** Records follows **

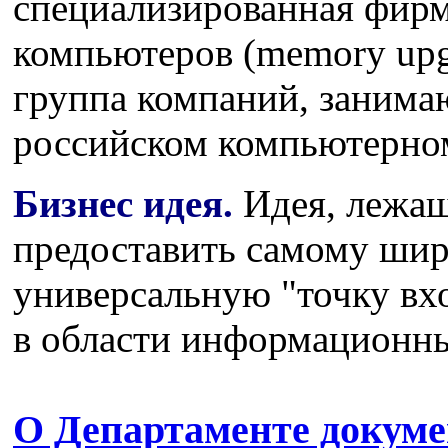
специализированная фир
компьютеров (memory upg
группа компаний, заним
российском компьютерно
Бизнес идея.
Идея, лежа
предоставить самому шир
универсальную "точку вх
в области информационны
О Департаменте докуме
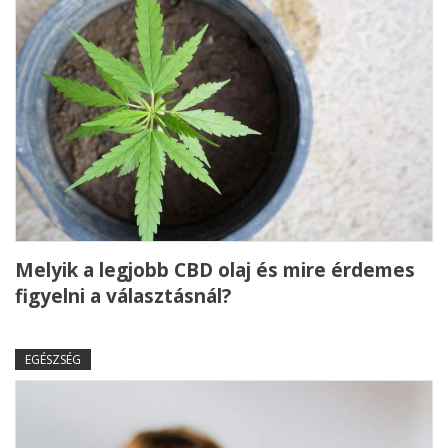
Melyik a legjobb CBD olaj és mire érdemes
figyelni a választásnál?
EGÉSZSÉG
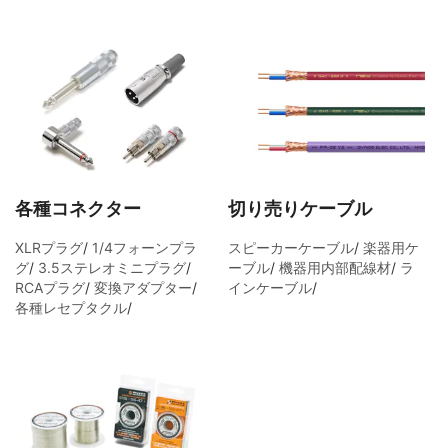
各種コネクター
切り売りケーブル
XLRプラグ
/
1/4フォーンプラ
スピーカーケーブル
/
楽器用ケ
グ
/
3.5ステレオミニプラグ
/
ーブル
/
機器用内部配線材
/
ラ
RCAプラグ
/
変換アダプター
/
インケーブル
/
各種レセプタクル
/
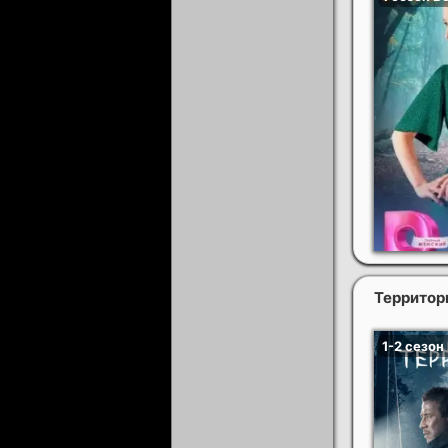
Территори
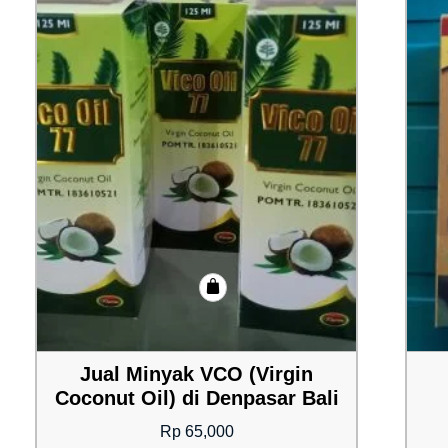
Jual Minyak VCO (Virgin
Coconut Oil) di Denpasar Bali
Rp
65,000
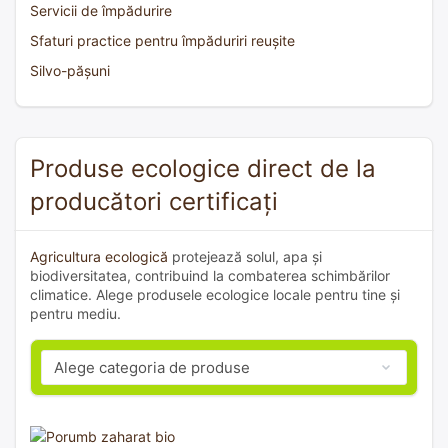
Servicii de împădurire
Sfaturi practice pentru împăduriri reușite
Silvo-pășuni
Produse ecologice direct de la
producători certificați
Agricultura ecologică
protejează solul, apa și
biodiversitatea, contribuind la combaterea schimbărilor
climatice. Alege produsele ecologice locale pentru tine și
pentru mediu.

** End of Records **

* Job
Could you write out every line of text in the listing above, character for character, leaving the pictures out of your answer?

* Output of the exercise
специализированная фир
компьютеров (memory upg
группа компаний, заним
российском компьютерно
Бизнес идея.
Идея, лежа
предоставить самому шир
универсальную "точку вх
в области информационны
О Департаменте докуме
Melyik a legjobb CBD olaj és mire érdemes
figyelni a választásnál?
EGÉSZSÉG
各種コネクター
切り売りケーブル
XLRプラグ
/
1/4フォーンプラ
スピーカーケーブル
/
楽器用ケ
グ
/
3.5ステレオミニプラグ
/
ーブル
/
機器用内部配線材
/
ラ
RCAプラグ
/
変換アダプター
/
インケーブル
/
各種レセプタクル
/
Территори
Jual Minyak VCO (Virgin
Coconut Oil) di Denpasar Bali
Rp
65,000
Servicii de împădurire
Sfaturi practice pentru împăduriri reușite
Silvo-pășuni
Produse ecologice direct de la
producători certificați
Agricultura ecologică
protejează solul, apa și
biodiversitatea, contribuind la combaterea schimbărilor
climatice. Alege produsele ecologice locale pentru tine și
pentru mediu.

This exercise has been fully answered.